CONSIGNE >> Recopiez intégralement, sans rien y changer, l'extrait consacré à l'arrêt Lemaire.

EXTRAIT CHOISI >>
=-=-=-=-=

En quoi l’arrêt Lemaire du 9 mai 1984 est-il fondateur en droit de la responsabilité civile ?

Arrêt Lemaire

L’arrêt Lemaire de l’assemblée plénière du 9 mai 1984, rendu le même jour que l’arrêt Derguini est un arrêt majeur dans la construction de la jurisprudence en matière de responsabilité civile. Il introduit la rupture avec l’acception traditionnelle de la faute.

Autrefois, la faute supposait un élément intentionnel, de telle sorte que la capacité de mesurer les conséquences de ses actes était une notion centrale. Désormais, il y a un abandon du critère d’imputabilité de la faute, la capacité pour un agent de manifester une volonté libre et une intelligence lucide.

Ces considérations sont abandonnées à partir de cette décision. Les juges du fond optent pour une faute objective qui ignore le jeune âge ou l’état de démence de l’auteur du dommage.

Découvrez tout ce qu’il y a à savoir sur l’arrêt Lemaire du 9 mai 1984 dans les prochains développements ! 🙂

Quels sont les faits et la procédure de l’arrêt Lemaire ?

Le jeune Dominique âgé de 13 ans pénètre dans une dépendance de la fermée exploitée par ses parents et tente de visser une ampoule dans une douille électrique. Il meurt à la suite d’une électrocution.

Quelque temps avant ce tragique accident, un ouvrier électricien avait procédé à des travaux dans l’étable où se sont produits les faits.

=-=-=-=-=

MATÉRIEL PRÉSENTÉ >>

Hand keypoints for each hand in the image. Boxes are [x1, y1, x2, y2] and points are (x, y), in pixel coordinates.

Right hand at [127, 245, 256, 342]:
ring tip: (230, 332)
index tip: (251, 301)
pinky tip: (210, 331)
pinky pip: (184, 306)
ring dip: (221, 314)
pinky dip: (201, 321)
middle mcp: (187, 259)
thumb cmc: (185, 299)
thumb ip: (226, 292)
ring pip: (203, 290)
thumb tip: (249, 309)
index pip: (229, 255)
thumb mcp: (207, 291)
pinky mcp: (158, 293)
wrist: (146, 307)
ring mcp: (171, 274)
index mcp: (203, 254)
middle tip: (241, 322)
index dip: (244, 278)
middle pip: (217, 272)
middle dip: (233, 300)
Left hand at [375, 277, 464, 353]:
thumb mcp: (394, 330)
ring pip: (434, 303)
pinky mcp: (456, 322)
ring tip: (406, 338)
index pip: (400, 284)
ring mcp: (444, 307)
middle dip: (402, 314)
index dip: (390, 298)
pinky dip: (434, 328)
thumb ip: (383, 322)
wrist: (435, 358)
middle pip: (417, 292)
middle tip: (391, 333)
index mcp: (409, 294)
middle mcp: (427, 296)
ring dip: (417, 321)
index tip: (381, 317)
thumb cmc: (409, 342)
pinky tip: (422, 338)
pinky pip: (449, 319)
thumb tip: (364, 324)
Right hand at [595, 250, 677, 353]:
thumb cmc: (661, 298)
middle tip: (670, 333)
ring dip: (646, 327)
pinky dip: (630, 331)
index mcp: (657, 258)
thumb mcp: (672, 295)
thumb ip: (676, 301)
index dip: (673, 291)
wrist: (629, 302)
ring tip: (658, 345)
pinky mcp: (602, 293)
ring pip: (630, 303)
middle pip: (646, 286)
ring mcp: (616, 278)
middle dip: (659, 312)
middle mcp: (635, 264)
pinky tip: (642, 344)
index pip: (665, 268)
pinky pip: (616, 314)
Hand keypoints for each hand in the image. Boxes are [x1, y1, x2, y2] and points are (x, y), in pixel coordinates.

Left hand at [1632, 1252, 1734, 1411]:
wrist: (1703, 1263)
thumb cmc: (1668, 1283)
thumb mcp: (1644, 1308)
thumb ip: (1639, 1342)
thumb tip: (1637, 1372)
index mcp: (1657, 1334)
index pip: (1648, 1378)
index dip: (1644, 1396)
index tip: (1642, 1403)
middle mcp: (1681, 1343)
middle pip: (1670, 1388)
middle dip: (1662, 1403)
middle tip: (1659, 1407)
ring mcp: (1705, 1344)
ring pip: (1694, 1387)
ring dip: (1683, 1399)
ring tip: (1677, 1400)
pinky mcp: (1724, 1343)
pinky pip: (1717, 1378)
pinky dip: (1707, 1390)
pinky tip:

=-=-=-=-=

CORRIGÉ >>
En quoi l’arrêt Lemaire du 9 mai 1984 est-il fondateur en droit de la responsabilité civile ?

Arrêt Lemaire

L’arrêt Lemaire de l’assemblée plénière du 9 mai 1984, rendu le même jour que l’arrêt Derguini est un arrêt majeur dans la construction de la jurisprudence en matière de responsabilité civile. Il introduit la rupture avec l’acception traditionnelle de la faute.

Autrefois, la faute supposait un élément intentionnel, de telle sorte que la capacité de mesurer les conséquences de ses actes était une notion centrale. Désormais, il y a un abandon du critère d’imputabilité de la faute, la capacité pour un agent de manifester une volonté libre et une intelligence lucide.

Ces considérations sont abandonnées à partir de cette décision. Les juges du fond optent pour une faute objective qui ignore le jeune âge ou l’état de démence de l’auteur du dommage.

Découvrez tout ce qu’il y a à savoir sur l’arrêt Lemaire du 9 mai 1984 dans les prochains développements ! 🙂

Quels sont les faits et la procédure de l’arrêt Lemaire ?

Le jeune Dominique âgé de 13 ans pénètre dans une dépendance de la fermée exploitée par ses parents et tente de visser une ampoule dans une douille électrique. Il meurt à la suite d’une électrocution.

Quelque temps avant ce tragique accident, un ouvrier électricien avait procédé à des travaux dans l’étable où se sont produits les faits.